Vendetta (Blood for Blood #1)(77)


“I do feel we can all be defined by more than one thing.”

“Unless you’re a killer. Then that’s pretty much all you amount to.”

“Maybe you should tell that to your father. Or to your handsome Hades, between kisses.”

If I could have jumped out of my seat and ripped his face off right then, I would have.

“In any case,” he continued in his patronizing way, “I’m just the Falcone consigliere. I offer advice, which is usually ignored. I’ll find someone more equipped to answer your question. Frankly, I’ve grown weary of your teenage sarcasm.”





I heard him before I saw him — the hardwood floors rumbled as he glided into my eyeline, his hands barely touching the wheels to make them move. He turned with a series of expert flicks and then he was facing me. His frame was narrow, but not hunched as I’d remembered; he was dressed in black pants and a crisp black button-up shirt that pulled across his shoulders. The occasion? My doom.

He shifted his left leg so that it stretched out toward me, grazing the floor. His right leg, which was bony and turned in at the hip, slumped against it so that he looked twisted from the waist down. He released his hands from the wheels and entwined his fingers in his lap. The first time I saw him, he was behind a table, coaxing the emotion from his absentee subjects and showing me a different world with his pencils. Now he was watching me through that delicate azure gaze, his lips set in a hard line.

“You wanted to see me?” That musical voice. I struggled to believe it could be the commanding force of an entire fleet of assassins.

“Valentino,” I said, my voice surprisingly steady. I spoke like I had known him for years, but his expression didn’t break. It was unreadable. “Please tell me this isn’t true.”

He shifted in his wheelchair, pulling himself up, and he was taller all of a sudden, his shoulders broader than before. I realized I had been a fool to think him weak. “What isn’t true?” he hummed.

“You’re the boss of this whole thing?” I said.

He raised his jet-black brows. “By ‘thing’ do you mean ‘family’?”

“Yes.”

“Is it so hard to believe?” he countered.

I leaned forward, like I was trying to pierce the invisible wall between us. “Yes. It is hard to believe.”

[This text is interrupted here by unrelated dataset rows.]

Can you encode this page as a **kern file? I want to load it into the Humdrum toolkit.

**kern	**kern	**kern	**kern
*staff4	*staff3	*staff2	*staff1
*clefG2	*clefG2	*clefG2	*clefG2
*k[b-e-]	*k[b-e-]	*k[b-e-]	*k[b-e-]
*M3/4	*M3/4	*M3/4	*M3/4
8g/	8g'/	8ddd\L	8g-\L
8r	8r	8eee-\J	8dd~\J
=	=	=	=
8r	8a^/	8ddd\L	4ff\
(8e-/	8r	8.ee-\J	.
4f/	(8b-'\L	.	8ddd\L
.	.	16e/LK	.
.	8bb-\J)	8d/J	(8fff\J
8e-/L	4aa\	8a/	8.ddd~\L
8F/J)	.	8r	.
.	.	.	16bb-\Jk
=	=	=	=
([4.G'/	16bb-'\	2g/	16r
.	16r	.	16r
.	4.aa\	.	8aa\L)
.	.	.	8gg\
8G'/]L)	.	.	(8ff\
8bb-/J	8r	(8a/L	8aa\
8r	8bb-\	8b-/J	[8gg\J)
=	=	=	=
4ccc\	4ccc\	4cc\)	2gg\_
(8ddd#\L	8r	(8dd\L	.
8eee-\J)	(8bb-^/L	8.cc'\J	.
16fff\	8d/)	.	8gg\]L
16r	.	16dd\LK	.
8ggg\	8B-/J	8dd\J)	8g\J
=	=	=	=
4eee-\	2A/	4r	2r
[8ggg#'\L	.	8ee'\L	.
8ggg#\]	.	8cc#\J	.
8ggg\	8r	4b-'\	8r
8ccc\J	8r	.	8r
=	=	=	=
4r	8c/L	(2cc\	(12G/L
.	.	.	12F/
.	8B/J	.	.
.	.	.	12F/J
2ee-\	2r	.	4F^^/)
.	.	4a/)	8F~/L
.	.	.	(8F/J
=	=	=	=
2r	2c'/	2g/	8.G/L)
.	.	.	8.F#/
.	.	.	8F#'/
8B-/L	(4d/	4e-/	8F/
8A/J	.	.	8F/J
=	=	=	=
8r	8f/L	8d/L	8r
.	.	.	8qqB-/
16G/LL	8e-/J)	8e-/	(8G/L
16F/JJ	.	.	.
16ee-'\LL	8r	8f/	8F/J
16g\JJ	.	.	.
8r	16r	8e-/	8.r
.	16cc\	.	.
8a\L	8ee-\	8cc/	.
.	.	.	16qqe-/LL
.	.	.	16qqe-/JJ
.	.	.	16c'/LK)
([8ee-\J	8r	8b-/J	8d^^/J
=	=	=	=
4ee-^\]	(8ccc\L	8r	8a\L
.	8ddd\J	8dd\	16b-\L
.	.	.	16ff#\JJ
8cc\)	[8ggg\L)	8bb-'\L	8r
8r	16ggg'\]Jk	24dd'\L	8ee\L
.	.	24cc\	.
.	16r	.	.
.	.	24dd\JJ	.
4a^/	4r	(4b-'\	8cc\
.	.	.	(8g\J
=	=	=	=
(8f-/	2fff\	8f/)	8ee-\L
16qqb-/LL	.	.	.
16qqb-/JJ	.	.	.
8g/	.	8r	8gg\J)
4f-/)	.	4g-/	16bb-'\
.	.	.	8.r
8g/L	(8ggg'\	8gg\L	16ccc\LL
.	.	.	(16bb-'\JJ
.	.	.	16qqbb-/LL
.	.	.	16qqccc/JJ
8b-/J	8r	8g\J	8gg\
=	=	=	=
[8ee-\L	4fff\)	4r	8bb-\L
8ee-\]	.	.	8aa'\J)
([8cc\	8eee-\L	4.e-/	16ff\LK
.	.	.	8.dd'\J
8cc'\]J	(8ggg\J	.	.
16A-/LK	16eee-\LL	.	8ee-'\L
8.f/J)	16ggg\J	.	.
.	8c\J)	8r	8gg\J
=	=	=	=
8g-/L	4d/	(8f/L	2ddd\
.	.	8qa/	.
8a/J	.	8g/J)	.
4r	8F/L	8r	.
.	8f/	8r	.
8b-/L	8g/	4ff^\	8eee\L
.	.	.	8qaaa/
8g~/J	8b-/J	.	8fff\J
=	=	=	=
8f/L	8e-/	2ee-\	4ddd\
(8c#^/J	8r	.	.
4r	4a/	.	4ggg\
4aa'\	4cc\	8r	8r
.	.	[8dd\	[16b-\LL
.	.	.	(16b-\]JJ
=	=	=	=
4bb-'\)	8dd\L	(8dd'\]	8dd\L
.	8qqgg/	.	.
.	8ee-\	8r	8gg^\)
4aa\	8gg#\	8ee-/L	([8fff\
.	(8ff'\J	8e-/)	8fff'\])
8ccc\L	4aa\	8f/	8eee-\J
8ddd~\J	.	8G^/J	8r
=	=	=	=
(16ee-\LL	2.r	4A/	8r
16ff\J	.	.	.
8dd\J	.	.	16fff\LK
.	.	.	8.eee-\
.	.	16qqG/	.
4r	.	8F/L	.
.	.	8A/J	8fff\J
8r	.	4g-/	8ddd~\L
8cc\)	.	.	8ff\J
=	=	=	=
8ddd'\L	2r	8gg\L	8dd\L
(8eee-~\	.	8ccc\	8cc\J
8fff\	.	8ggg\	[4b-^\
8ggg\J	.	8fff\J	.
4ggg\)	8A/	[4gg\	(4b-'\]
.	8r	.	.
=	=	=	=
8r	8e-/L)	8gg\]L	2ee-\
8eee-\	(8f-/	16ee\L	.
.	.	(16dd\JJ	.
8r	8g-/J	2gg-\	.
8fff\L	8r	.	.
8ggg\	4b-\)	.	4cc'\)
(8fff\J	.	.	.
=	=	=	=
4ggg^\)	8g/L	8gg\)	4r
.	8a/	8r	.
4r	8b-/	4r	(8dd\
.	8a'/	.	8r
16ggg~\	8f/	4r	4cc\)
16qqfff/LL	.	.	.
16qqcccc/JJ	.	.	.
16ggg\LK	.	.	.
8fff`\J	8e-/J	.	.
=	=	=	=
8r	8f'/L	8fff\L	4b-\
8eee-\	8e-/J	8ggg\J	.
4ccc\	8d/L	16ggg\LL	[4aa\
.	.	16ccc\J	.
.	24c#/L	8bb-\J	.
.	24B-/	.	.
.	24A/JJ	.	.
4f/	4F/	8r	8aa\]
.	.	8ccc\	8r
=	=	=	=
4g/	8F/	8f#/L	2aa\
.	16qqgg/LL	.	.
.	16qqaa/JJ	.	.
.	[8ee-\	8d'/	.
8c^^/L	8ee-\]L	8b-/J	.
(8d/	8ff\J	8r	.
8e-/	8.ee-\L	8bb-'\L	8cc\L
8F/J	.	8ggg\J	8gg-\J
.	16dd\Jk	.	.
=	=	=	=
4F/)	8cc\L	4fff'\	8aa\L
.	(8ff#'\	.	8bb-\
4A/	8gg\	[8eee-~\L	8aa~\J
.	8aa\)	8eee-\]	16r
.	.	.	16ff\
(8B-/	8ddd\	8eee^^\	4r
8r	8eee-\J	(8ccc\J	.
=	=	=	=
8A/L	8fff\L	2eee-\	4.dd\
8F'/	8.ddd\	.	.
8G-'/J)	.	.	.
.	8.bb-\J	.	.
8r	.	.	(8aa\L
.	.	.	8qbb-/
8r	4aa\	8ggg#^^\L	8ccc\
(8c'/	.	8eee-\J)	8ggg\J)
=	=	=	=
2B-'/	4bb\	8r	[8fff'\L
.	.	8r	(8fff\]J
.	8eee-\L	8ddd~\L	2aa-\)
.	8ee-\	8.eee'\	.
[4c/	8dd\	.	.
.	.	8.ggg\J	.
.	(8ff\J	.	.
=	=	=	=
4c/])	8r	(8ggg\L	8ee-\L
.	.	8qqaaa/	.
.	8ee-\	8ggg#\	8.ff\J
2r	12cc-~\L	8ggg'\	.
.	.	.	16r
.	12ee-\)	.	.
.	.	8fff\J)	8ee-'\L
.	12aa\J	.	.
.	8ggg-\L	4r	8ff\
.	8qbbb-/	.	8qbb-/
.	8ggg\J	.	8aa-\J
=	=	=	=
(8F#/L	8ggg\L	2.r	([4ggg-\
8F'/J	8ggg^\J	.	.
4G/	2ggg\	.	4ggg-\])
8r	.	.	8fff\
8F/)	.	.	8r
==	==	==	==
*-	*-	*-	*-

He tapped the right wheel of his chair with his finger. “Because of this?” There was a hint of bitterness in his response.

“No. Because you seemed so … empathetic before.”

“I am empathetic,” he replied. “It’s one of my more prevalent traits.”

“But you kill people.” My voice was wavering.

Again he tapped his chair by way of explanation. “I order kills.”

“That’s not much better.”

“It is a necessary evil for a greater good,” he answered evenly. “It is what it is.”

“Are you really going to kill me?” My voice cracked and a string of tears slid down my cheek onto my neck, dampening it uncomfortably. Still I kept my chin up. If nothing else, I would be brave.

Valentino was slow to respond. He shifted his gaze out the window. “Yes.”

“Even if Jack shows up?” I couldn’t believe what I was asking; I shouldn’t have even entertained the possibility of anyone’s life being forfeited for mine, but it turns out my survival instincts were crueler than I was.

Valentino turned back to me. He smiled, just a little. “Even then.”

I opened my mouth to speak, but a strangled cry escaped instead. Shaking, I buried my head in my bound hands and wept hard, trying to get it all out at once. I had to pull it together, to try and find a way out of this, but my shoulders were convulsing and my breathing was coming in thick gasps.

“If you would allow me to explain,” he said. I wouldn’t look at him, but his tone was entirely unaffected by my emotional meltdown. “I don’t want to be anything other than fair in this role that was given to me. I try to be as logical as I can when making decisions about life and death.”

“But you’re not fair,” I sobbed. “None of this is fair. I’m not a drug dealer! I’m just a girl!”

“A Gracewell girl. And a loose end, I’m afraid.”

He let me cry in silence, and he didn’t speak again until I finally lifted my head.

“Jack’s debt is owed because of his prolific drug activity and the destructive, far-reaching effects it has had. That much is plain to see. But your father’s debt to us is owed because of what he did to my father.”

“Your father was trying to kill him!” I shouted. I was shaking so bad I felt like I was going to combust. “Of course he defended himself! The whole thing was an accident. Even Felice admits my father didn’t do anything on purpose!”

“How do you know?” The impassive nature of Valentino’s response caught me off guard. For a laughable moment I found myself feeling foolish for reacting so violently, when he could have had this conversation the same way he would have talked if he were ordering a pizza for dinner.

“What do you mean?” The words quivered in my throat.

“How do you know your father was innocent?” he asked, studying my reaction. “How do you know your uncle didn’t confide in him? That he wasn’t prepared to do the unthinkable to defend his family?”